There was a time when a couple of people could walk into EA and walk out with a contract. I know. It happened to us. Of course when we got back to the hotel we realized that the contract they’d given us was a work-for-hire contract and Job One was to tear that puppy up and tell them to try again.

Because EA was changing, and in fact had changed, by the early 1990s. They were doing less and less internal development. They were doing more and more producing of titles that were developed at the little startups who still thought they might survive in what was rapidly becoming a very big business.

And as a result, the people at EA were changing. You didn’t see as many people who had actually made games. You saw more and more who had only worked in game production, which isn’t the same thing. So while we didn’t know it, this was the beginning of that trend in which game testers would by stages be promoted to game producers, ensuring that no one who oversaw game projects would have any experience in making the things. And that the people who would give you valuable feedback on a game’s design had never designed a game. But they thought they had: they were Electronic Arts, weren’t they? And they never realized that they weren’t the same Electronic Arts that had done the wonderful things they thought they’d done.

None of this was really obvious at the time. There was just this puzzling state in which it was clear that something was different.

In the course of hammering out a real contract we needed to write documentation that described what the project was and how we’d overcome its challenges. Perfectly reasonable if you wanted the company’s money, which we did. I worked on the design documents, and Mike worked on the technical documents, and everything – we thought – was going pretty smoothly.

We’d been working on our game (The Labyrinth of Time) for about a year already, so we had a pretty good idea what it was, how it worked, and what we still needed to do. I’d created a complete game design document already. That included several sections of the game that could be deleted, if necessary, and the steps we’d need to take to patch the holes those sections left.

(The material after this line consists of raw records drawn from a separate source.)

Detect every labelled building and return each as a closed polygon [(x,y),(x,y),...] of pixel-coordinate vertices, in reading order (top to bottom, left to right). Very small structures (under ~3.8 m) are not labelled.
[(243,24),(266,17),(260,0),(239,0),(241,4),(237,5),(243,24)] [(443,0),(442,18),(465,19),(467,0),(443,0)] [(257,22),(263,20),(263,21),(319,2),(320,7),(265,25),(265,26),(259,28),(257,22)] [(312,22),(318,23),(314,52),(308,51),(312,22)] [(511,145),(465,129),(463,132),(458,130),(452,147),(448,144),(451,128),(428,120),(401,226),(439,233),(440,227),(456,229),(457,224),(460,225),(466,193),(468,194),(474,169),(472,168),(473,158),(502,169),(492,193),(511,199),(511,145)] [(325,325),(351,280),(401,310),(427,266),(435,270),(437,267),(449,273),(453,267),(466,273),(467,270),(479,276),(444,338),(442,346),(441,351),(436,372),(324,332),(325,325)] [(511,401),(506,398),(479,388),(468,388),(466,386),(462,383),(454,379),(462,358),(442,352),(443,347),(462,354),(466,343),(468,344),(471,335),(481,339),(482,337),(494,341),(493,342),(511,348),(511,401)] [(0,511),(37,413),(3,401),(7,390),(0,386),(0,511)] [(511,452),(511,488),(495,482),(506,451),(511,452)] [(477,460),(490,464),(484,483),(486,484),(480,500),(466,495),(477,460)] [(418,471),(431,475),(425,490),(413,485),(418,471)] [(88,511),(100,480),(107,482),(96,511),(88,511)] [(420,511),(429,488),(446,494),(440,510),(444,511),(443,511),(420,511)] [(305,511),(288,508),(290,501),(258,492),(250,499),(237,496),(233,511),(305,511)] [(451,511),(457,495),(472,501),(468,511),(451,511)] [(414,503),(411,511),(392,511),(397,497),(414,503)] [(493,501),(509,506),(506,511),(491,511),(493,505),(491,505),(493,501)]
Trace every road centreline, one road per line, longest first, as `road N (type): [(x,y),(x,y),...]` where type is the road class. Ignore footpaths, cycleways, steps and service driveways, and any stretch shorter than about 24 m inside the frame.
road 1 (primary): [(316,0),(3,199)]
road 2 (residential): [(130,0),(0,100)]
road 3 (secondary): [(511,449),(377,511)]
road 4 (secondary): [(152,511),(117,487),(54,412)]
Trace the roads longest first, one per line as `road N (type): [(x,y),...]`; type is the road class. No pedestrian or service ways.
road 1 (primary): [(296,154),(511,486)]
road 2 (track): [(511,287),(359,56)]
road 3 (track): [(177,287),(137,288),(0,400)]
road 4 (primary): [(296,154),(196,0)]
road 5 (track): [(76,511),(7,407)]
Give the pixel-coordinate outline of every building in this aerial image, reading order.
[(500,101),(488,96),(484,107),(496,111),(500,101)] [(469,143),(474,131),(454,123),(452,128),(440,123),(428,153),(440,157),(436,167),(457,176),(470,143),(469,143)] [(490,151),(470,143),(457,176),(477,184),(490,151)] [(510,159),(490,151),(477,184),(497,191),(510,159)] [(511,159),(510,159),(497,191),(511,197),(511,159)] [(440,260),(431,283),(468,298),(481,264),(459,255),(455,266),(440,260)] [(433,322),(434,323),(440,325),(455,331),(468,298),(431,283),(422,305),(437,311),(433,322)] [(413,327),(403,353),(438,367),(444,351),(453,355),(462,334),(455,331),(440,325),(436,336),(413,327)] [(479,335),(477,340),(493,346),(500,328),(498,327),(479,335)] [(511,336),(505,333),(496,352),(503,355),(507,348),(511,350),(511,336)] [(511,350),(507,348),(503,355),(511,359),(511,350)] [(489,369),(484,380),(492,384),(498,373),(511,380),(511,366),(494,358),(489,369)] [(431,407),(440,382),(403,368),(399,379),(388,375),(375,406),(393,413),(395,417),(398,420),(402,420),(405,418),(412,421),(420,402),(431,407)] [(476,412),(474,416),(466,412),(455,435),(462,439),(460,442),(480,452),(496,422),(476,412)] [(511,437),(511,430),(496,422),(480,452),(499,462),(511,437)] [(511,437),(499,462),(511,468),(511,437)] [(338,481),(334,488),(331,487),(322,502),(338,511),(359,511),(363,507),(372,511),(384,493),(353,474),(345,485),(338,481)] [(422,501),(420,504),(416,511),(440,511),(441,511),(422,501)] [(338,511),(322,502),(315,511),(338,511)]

Then the most important of the technical documents came back from its reviewer. Well, okay: what did we need to add, or do differently? He didn’t know. He hadn’t read it. His complete review was: "It feels light. There’s not enough there."

Mike wasn’t sure what to do about that – especially since what he was writing about already existed, and, well, he’d documented it. So since this was a matter of presentation, he asked for my advice.

We looked over the document. We increased the font size. We increased the spacing between the lines. We added one paragraph. We printed it out on thicker paper. The new document spanned more pages and each of those pages weighed more than the old ones had.

When the technical director got the new version, he said "Yes, this looks much more complete."

I don’t think we acted dishonestly. The document had been rejected, unread, on the grounds that it "felt light". So to fix the problem we made the document heavier. Everyone wins!

But the story didn’t end there. The document was kicked back again because of one required section in which we had to describe the problems we had not anticipated, and then explain how we would overcome those problems.

Let’s review that, shall we?

We had to describe the problems we had not anticipated. The problems that, by definition, we did not know were there. And then explain how we would solve those problems. Of which we were – again, by definition – completely ignorant.

I’m not sure how we described the things we did not know about, but our plan for overcoming those obstacles was:

We will crush our enemies, drive them before us, and hear the lamentation of their women.

Problem solved: that version of the document was accepted.